NEW YORK CITY- Cool neighborhoods are becoming growth engines for urban renewal, expanding outside of large primary cities like New York City and San Francisco, to secondary and tertiary markets like Portland, Ore. and Charlotte, N.C., according to a recent report from Cushman & Wakefield titled Cool Streets of North America.
Neighborhoods like Williamsburg in Brooklyn and Manhattan's Bond Street in NoHo, have served as a blueprint for other 18-hour streets in different states. These so-called streets are considered hubs for restaurants and bars, or any other type of amenity that not only attracts Millennials but parents whose children have left the nest, Garrick Brown, vice president of retail intelligence for the Americas at Cushman & Wakefield, tells GlobeSt.com.

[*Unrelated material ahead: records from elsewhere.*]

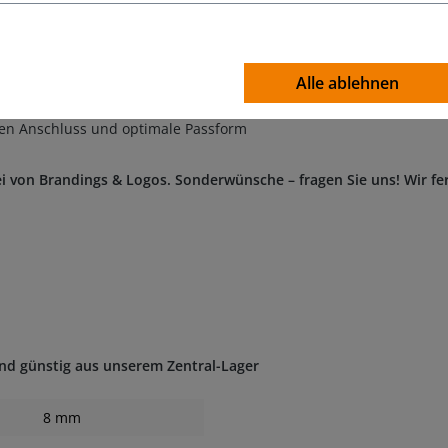
, siehe Tabelle
16
Alle ablehnen
 Anti-Schimmel-Zusatz
en Anschluss und optimale Passform
i von Brandings & Logos. Sonderwünsche – fragen Sie uns! Wir fer
und günstig aus unserem Zentral-Lager
8 mm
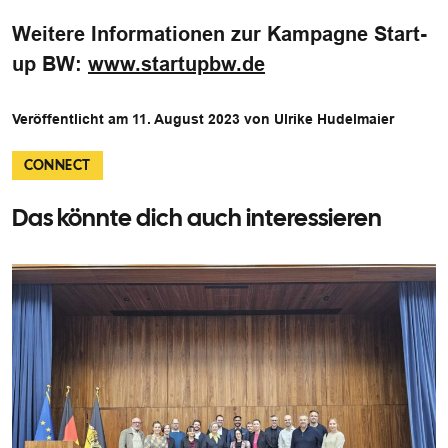
Weitere Informationen zur Kampagne Start-
up BW:
www.startupbw.de
Veröffentlicht am 11. August 2023 von Ulrike Hudelmaier
CONNECT
Das könnte dich auch interessieren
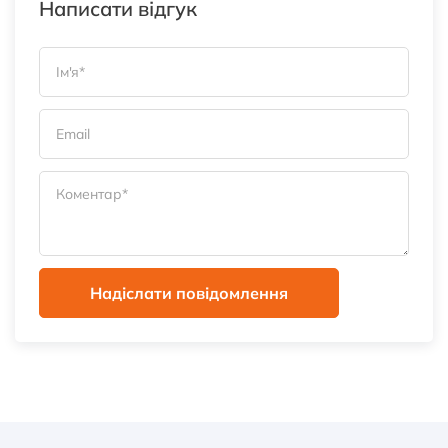
Написати відгук
Надіслати повідомлення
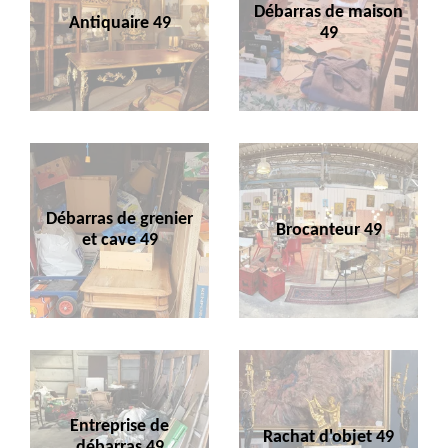
Débarras de maison
Antiquaire 49
49
Débarras de grenier
Brocanteur 49
et cave 49
Entreprise de
Rachat d'objet 49
débarras 49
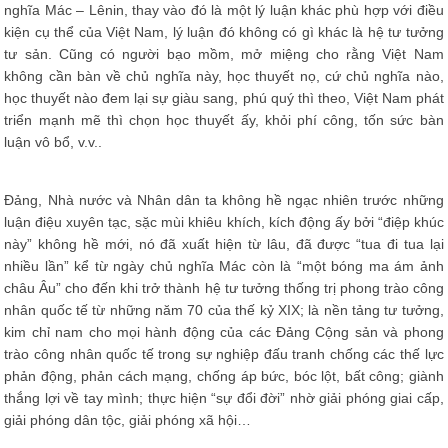
nghĩa Mác – Lênin, thay vào đó là một lý luận khác phù hợp với điều
kiện cụ thể của Việt Nam, lý luận đó không có gì khác là hệ tư tưởng
tư sản. Cũng có người bạo mồm, mở miệng cho rằng Việt Nam
không cần bàn về chủ nghĩa này, học thuyết nọ, cứ chủ nghĩa nào,
học thuyết nào đem lại sự giàu sang, phú quý thì theo, Việt Nam phát
triển mạnh mẽ thì chọn học thuyết ấy, khỏi phí công, tốn sức bàn
luận vô bổ, v.v..
Đảng, Nhà nước và Nhân dân ta không hề ngạc nhiên trước những
luận điệu xuyên tạc, sặc mùi khiêu khích, kích động ấy bởi “điệp khúc
này” không hề mới, nó đã xuất hiện từ lâu, đã được “tua đi tua lại
nhiều lần” kể từ ngày chủ nghĩa Mác còn là “một bóng ma ám ảnh
châu Âu” cho đến khi trở thành hệ tư tưởng thống trị phong trào công
nhân quốc tế từ những năm 70 của thế kỷ XIX; là nền tảng tư tưởng,
kim chỉ nam cho mọi hành động của các Đảng Cộng sản và phong
trào công nhân quốc tế trong sự nghiệp đấu tranh chống các thế lực
phản động, phản cách mạng, chống áp bức, bóc lột, bất công; giành
thắng lợi về tay mình; thực hiện “sự đổi đời” nhờ giải phóng giai cấp,
giải phóng dân tộc, giải phóng xã hội…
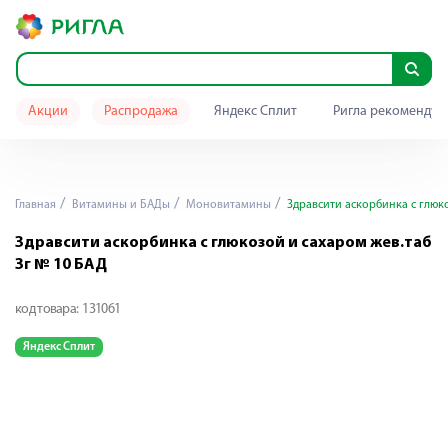
Акции
Распродажа
Яндекс Сплит
Ригла рекомендуе
Главная
Витамины и БАДы
Моновитамины
Здравсити аскорбинка с глюко
Здравсити аскорбинка с глюкозой и сахаром жев.таб
3г № 10 БАД
код товара:
131061
Яндекс Сплит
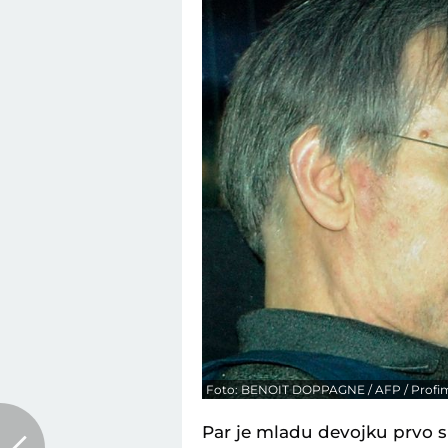
Foto: BENOIT DOPPAGNE / AFP / Profi
Par je mladu devojku prvo si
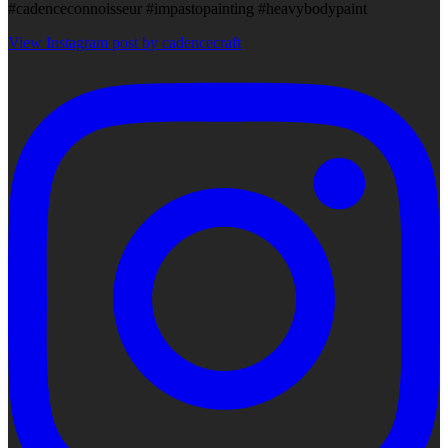
#cadenceconnoisseur #impastopainting #heavybodypaint
View Instagram post by cadencecraft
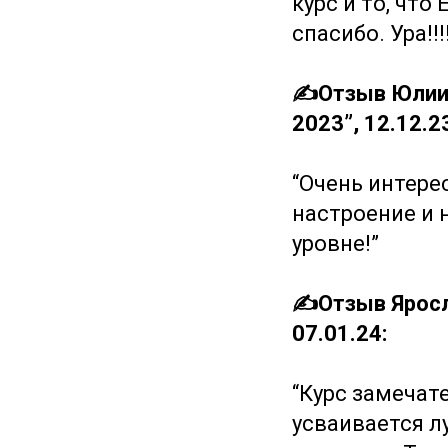
курс и то, что
спасибо. Ура!!!
✍️Отзыв Юлии 
2023”, 12.12.2
“Очень интере
настроение и 
уровне!”
✍️Отзыв Яросл
07.01.24:
“Курс замечат
усваивается л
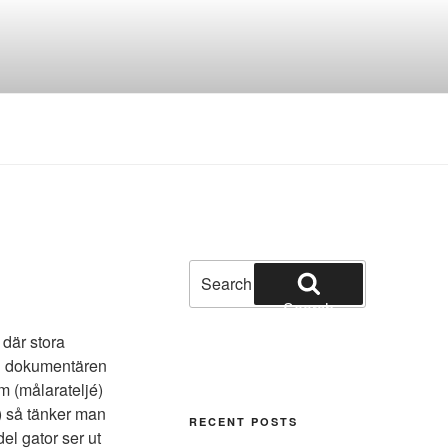
Search
for:
Search
 där stora
 i dokumentären
m (målarateljé)
?) så tänker man
RECENT POSTS
el gator ser ut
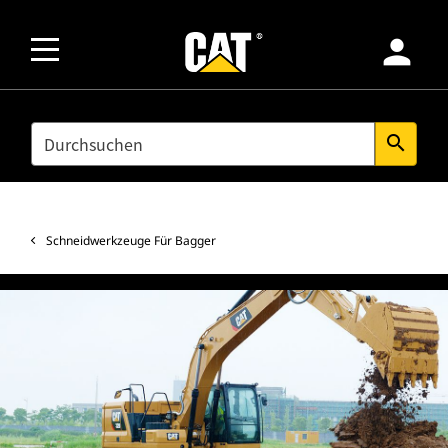
person
SEARCH
search
Schneidwerkzeuge Für Bagger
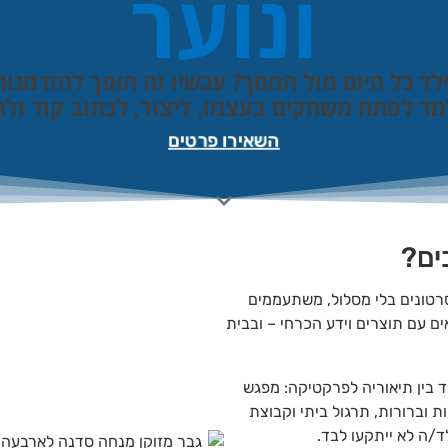
ונוער
כל היום מול המסך? עכשיו זה הופך להזדמנות.
 לפתח משחקים בעצמו, ליצור, לכתוב קוד ולהרג
השאירו פרטים
?
ונים בלי מסלול, משתעממים
ם תוצרים וידע הכרחי – ובבית
ן תיאוריה לפרקטיקה: מפגש
יות וברורות, תרגול ביתי וקבוצת
לא ייתקעו לבד.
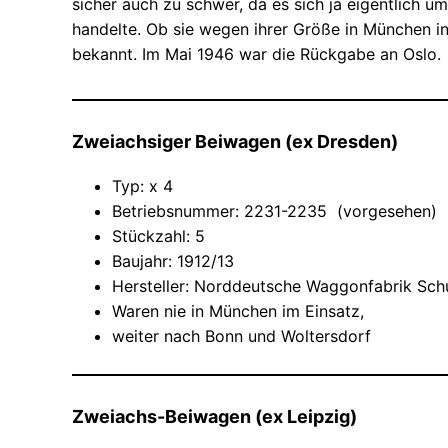
sicher auch zu schwer, da es sich ja eigentlich
handelte. Ob sie wegen ihrer Größe in München in
bekannt. Im Mai 1946 war die Rückgabe an Oslo.
Zweiachsiger Beiwagen (ex Dresden)
Typ: x 4
Betriebsnummer: 2231-2235 (vorgesehen)
Stückzahl: 5
Baujahr: 1912/13
Hersteller: Norddeutsche Waggonfabrik Sc
Waren nie in München im Einsatz,
weiter nach Bonn und Woltersdorf
Zweiachs-Beiwagen (ex Leipzig)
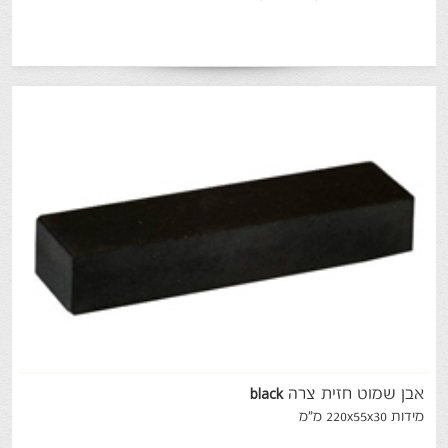
אבן
שמוט
חזית
צרה
black
מידות 220x55x30 מ"מ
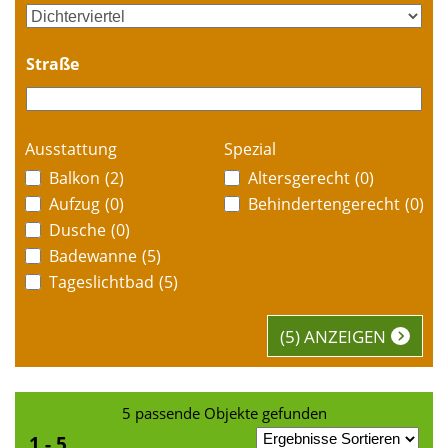
Straße
Ausstattung
Spezial
Balkon
(2)
Altersgerecht
(0)
Aufzug
(0)
Behindertengerecht
(0)
Dusche
(0)
Badewanne
(5)
Tageslichtbad
(5)
(5) ANZEIGEN
5 passende Objekte gefunden
1 - 5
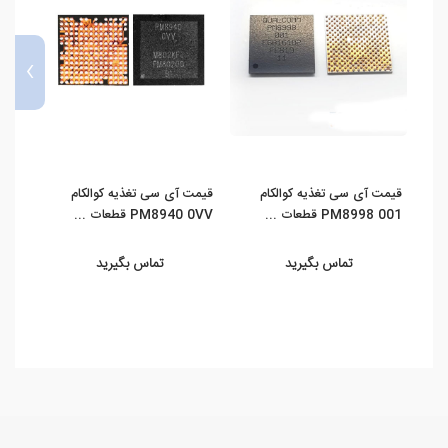
›
قیمت آی سی تغذیه کوالکام
قیمت آی سی تغذیه کوالکام
قیمت
PM8998 001 قطعات ...
PM8940 0VV قطعات ...
کوالکام B6829
تماس بگیرید
تماس بگیرید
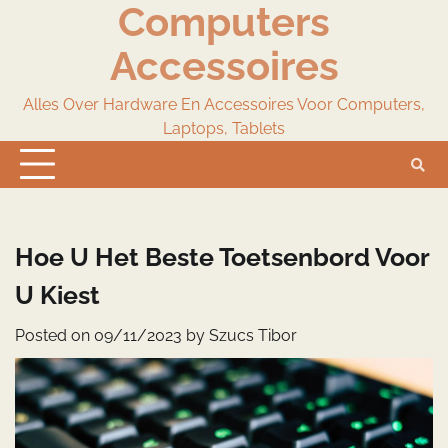
Computers
Skip
to
Accessoires
content
Alles Over Hardware En Accessoires Voor Computers,
Laptops, Tablets
Hoe U Het Beste Toetsenbord Voor
U Kiest
Posted on
09/11/2023
by
Szucs Tibor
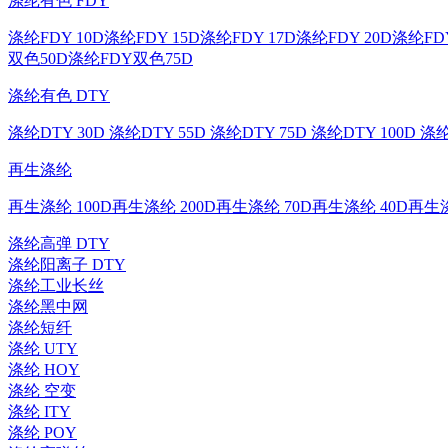
涤纶有色 FDY
涤纶FDY 10D
涤纶FDY 15D
涤纶FDY 17D
涤纶FDY 20D
涤纶FDY
双色50D
涤纶FDY双色75D
涤纶有色 DTY
涤纶DTY 30D
涤纶DTY 55D
涤纶DTY 75D
涤纶DTY 100D
涤纶
再生涤纶
再生涤纶 100D
再生涤纶 200D
再生涤纶 70D
再生涤纶 40D
再生涤
涤纶高弹 DTY
涤纶阳离子 DTY
涤纶工业长丝
涤纶黑中网
涤纶短纤
涤纶 UTY
涤纶 HOY
涤纶 空变
涤纶 ITY
涤纶 POY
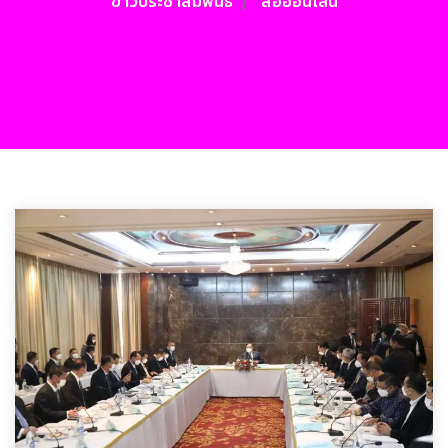
ข่าวประชาสัมพันธ์
สื่อออนไลน์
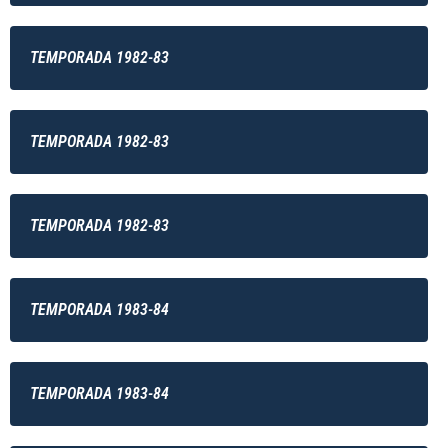
TEMPORADA 1982-83
TEMPORADA 1982-83
TEMPORADA 1982-83
TEMPORADA 1983-84
TEMPORADA 1983-84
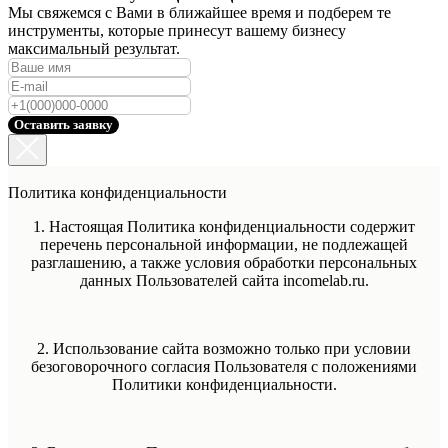
Мы свяжемся с Вами в ближайшее время и подберем те
инструменты, которые принесут вашему бизнесу
максимальный результат.
Оставить заявку
Политика конфиденциальности
1. Настоящая Политика конфиденциальности содержит
перечень персональной информации, не подлежащей
разглашению, а также условия обработки персональных
данных Пользователей сайта incomelab.ru.
2. Использование сайта возможно только при условии
безоговорочного согласия Пользователя с положениями
Политики конфиденциальности.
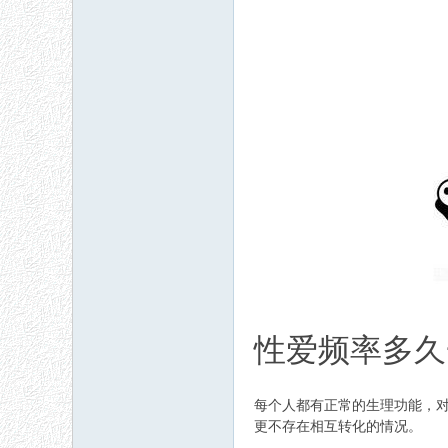
性爱频率多久
每个人都有正常的生理功能，对
更不存在相互转化的情况。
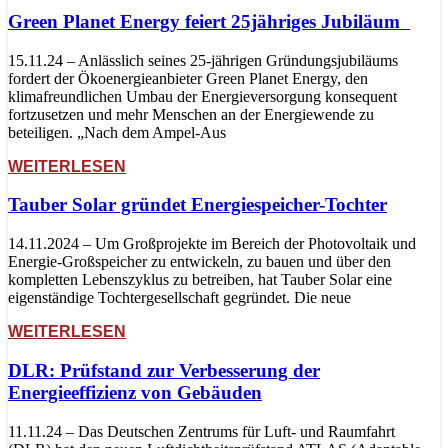
Green Planet Energy feiert 25jähriges Jubiläum
15.11.24 – Anlässlich seines 25-jährigen Gründungsjubiläums
fordert der Ökoenergieanbieter Green Planet Energy, den
klimafreundlichen Umbau der Energieversorgung konsequent
fortzusetzen und mehr Menschen an der Energiewende zu
beteiligen. „Nach dem Ampel-Aus
WEITERLESEN
Tauber Solar gründet Energiespeicher-Tochter
14.11.2024 – Um Großprojekte im Bereich der Photovoltaik und
Energie-Großspeicher zu entwickeln, zu bauen und über den
kompletten Lebenszyklus zu betreiben, hat Tauber Solar eine
eigenständige Tochtergesellschaft gegründet. Die neue
WEITERLESEN
DLR: Prüfstand zur Verbesserung der
Energieeffizienz von Gebäuden
11.11.24 – Das Deutschen Zentrums für Luft- und Raumfahrt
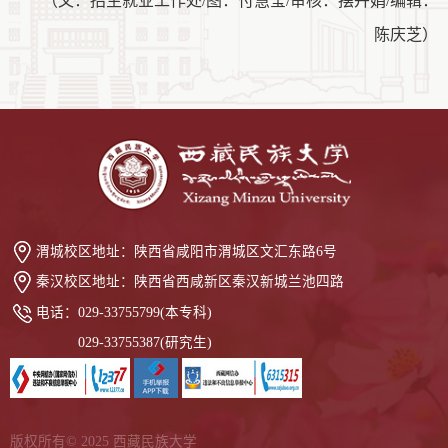
（文：招生就业工作处
/图：付慧莹/审核：
摆
卉娟
/编辑：
陈庆芝）
渭城校区地址：
陕西省咸阳市渭城区文汇东路6号
秦汉校区地址：
陕西省西咸新区秦汉新城兰池四路
电话：
029-33755799(本专科)
029-33755387(研究生)
版权所有© 2025 西藏民族大学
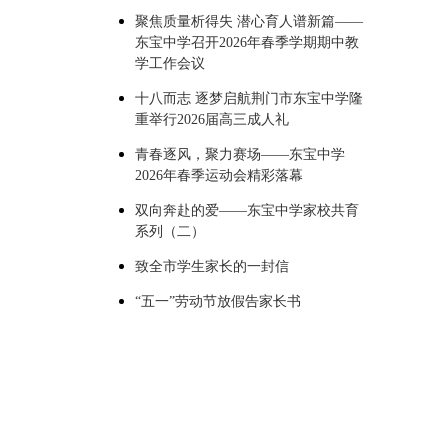
聚焦质量析得失 潜心育人谱新篇——
东宝中学召开2026年春季学期期中教
学工作会议
十八而志 逐梦启航荆门市东宝中学隆
重举行2026届高三成人礼
青春逐风，聚力赛场——东宝中学
2026年春季运动会精彩落幕
双向奔赴的爱——东宝中学家校共育
系列（二）
致全市学生家长的一封信
“五一”劳动节放假告家长书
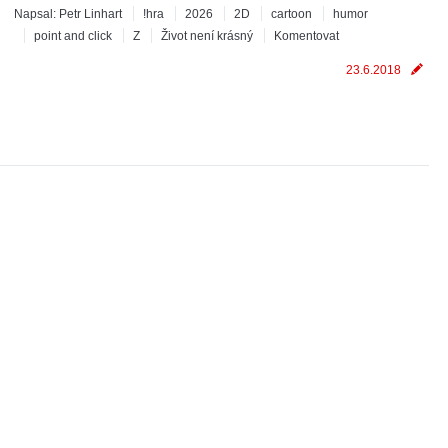
Napsal:
Petr Linhart
!hra
2026
2D
cartoon
humor
point and click
Z
Život není krásný
Komentovat
23.6.2018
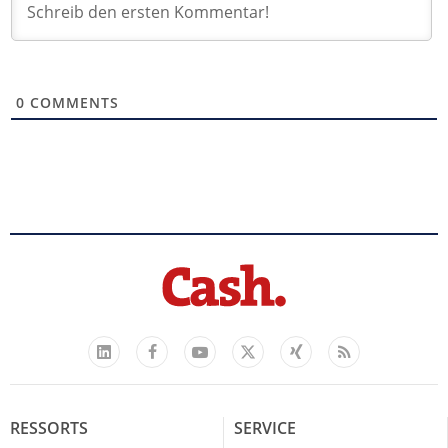
0
COMMENTS
Facebook
YouTube
Xing
Feed
LinkedIn
X
RESSORTS
SERVICE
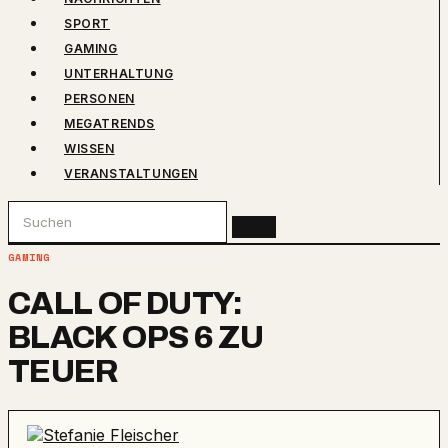
SPORT
GAMING
UNTERHALTUNG
PERSONEN
MEGATRENDS
WISSEN
VERANSTALTUNGEN
GAMING
CALL OF DUTY:
BLACK OPS 6 ZU
TEUER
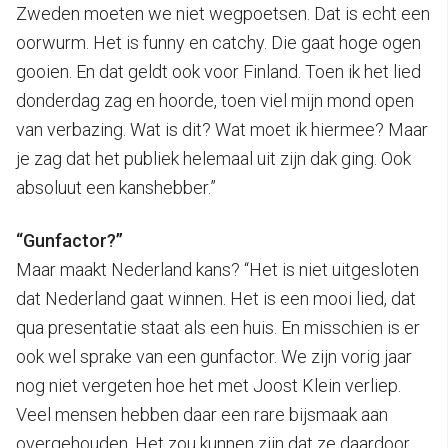
Zweden moeten we niet wegpoetsen. Dat is echt een
oorwurm. Het is funny en catchy. Die gaat hoge ogen
gooien. En dat geldt ook voor Finland. Toen ik het lied
donderdag zag en hoorde, toen viel mijn mond open
van verbazing. Wat is dit? Wat moet ik hiermee? Maar
je zag dat het publiek helemaal uit zijn dak ging. Ook
absoluut een kanshebber.”
“Gunfactor?”
Maar maakt Nederland kans? “Het is niet uitgesloten
dat Nederland gaat winnen. Het is een mooi lied, dat
qua presentatie staat als een huis. En misschien is er
ook wel sprake van een gunfactor. We zijn vorig jaar
nog niet vergeten hoe het met Joost Klein verliep.
Veel mensen hebben daar een rare bijsmaak aan
overgehouden. Het zou kunnen zijn dat ze daardoor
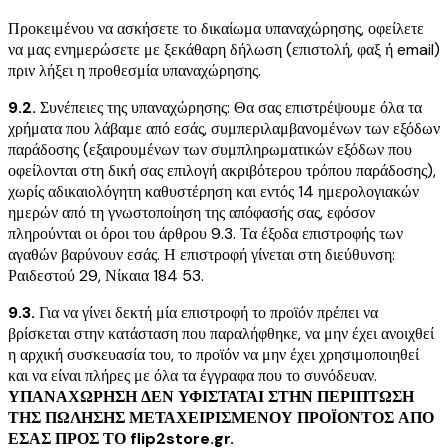
Προκειμένου να ασκήσετε το δικαίωμα υπαναχώρησης, οφείλετε
να μας ενημερώσετε με ξεκάθαρη δήλωση (επιστολή, φαξ ή email)
πριν λήξει η προθεσμία υπαναχώρησης.
9.2.
Συνέπειες της υπαναχώρησης: Θα σας επιστρέψουμε όλα τα
χρήματα που λάβαμε από εσάς, συμπεριλαμβανομένων των εξόδων
παράδοσης (εξαιρουμένων των συμπληρωματικών εξόδων που
οφείλονται στη δική σας επιλογή ακριβότερου τρόπου παράδοσης),
χωρίς αδικαιολόγητη καθυστέρηση και εντός 14 ημερολογιακών
ημερών από τη γνωστοποίηση της απόφασής σας, εφόσον
πληρούνται οι όροι του άρθρου 9.3. Τα έξοδα επιστροφής των
αγαθών βαρύνουν εσάς. Η επιστροφή γίνεται στη διεύθυνση:
Ραιδεστού 29, Νίκαια 184 53.
9.3.
Για να γίνει δεκτή μία επιστροφή το προϊόν πρέπει να
βρίσκεται στην κατάσταση που παραλήφθηκε, να μην έχει ανοιχθεί
η αρχική συσκευασία του, το προϊόν να μην έχει χρησιμοποιηθεί
και να είναι πλήρες με όλα τα έγγραφα που το συνόδευαν.
ΥΠΑΝΑΧΩΡΗΣΗ ΔΕΝ ΥΦΙΣΤΑΤΑΙ ΣΤΗΝ ΠΕΡΙΠΤΩΣΗ
ΤΗΣ ΠΩΛΗΣΗΣ ΜΕΤΑΧΕΙΡΙΣΜΕΝΟΥ ΠΡΟΪΟΝΤΟΣ ΑΠΟ
ΕΣΑΣ ΠΡΟΣ ΤΟ flip2store.gr.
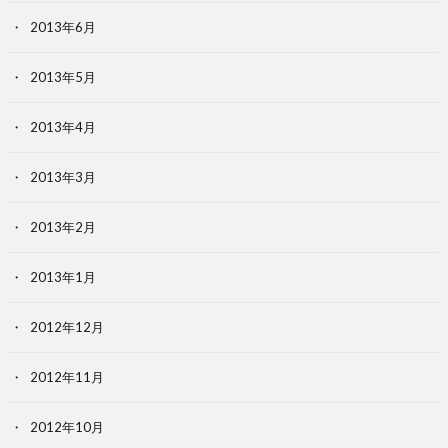
2013年6月
2013年5月
2013年4月
2013年3月
2013年2月
2013年1月
2012年12月
2012年11月
2012年10月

"Some think it's all millennials who are about urban living and underestimate the great number of empty nesters," he said.
Secondary and tertiary markets have become more driven toward urban living over the past several years. From 2010 to 2015, the urban population growth rate went up 21%, wherein previous years the norm had been 10%, according to the C&W report.
At the start, C&W approached the "cool streets" research from a retail point of view, but as the team dove into what was driving the growth, they realized the majority of the market preferred to locate to a live-work-play environment, free of long commutes. "The name of the report sounds like we're blogging about cool places to visit, but we were trying to figure out what's driving urban growth because it's a real phenomenon," Brown said.